The list of top yachting names includes many Italians. It is, after all a premier race around their largest island. These include Navy Admiral Tino Straulino, Olympic gold medallist in the star class and Cino Ricci, well known yachting TV commentator. And it is also an Italian who in 1999 finally beat the course record set by Mistress Quickly in 1978. Top racing skipper Andrea Scarabelli beat it so resoundingly, he knocked off over six hours from the time that had stood unbeaten for 20 years.

World famous round the world race winners with a Middle Sea Race connection include yachting journalist Sir Robin Knox-Johnston and Les Williams, both from the UK.

The Maxi Class has long had a long and loving relationship with the Middle Sea Race. Right from the early days personalities such as Germany's Herbert Von Karajan, famous orchestra conductor and artistic director of the Berliner Philarmoniker, competing with his maxi Helisara IV. Later came Marvin Greene Jr, CEO of Reeves Communications Corporation and owner of the well known Nirvana (line honours in 1982) and Jim Dolan, CEO of Cablevision, whose Sagamore was back in 1999 to try and emulate the line honours she won in 1997.
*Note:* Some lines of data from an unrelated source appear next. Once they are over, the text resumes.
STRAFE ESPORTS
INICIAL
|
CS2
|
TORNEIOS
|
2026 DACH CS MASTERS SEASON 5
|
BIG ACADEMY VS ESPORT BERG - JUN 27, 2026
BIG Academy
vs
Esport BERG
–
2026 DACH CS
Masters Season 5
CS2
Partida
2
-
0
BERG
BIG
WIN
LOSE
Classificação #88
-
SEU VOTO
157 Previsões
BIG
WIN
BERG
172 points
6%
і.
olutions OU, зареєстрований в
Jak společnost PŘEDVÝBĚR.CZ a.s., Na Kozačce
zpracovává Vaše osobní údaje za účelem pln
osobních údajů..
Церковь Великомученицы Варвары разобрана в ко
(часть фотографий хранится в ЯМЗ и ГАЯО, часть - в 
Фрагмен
The course record was held by the San Francisco based, Robert McNeil on board his Maxi Turbo Sled Zephyrus IV when in 2000, he smashed the Course record which now stands at 64 hrs 49 mins 57 secs. Zephyrus IV is a Rechiel-Pugh design. In recent years, various maxis such as Alfa Romeo, Nokia, Maximus and Morning Glory have all tried to break this course record, but the wind Gods have never played along. Even the VOR winner, ABN AMro tried, but all failed in 2006.

However, George David came along on board Rambler in 2007 and demolished the course record established by Zephyrus IV in 2000. This now stands at 1 day, 23 hours, 55 minutes and 3 seconds.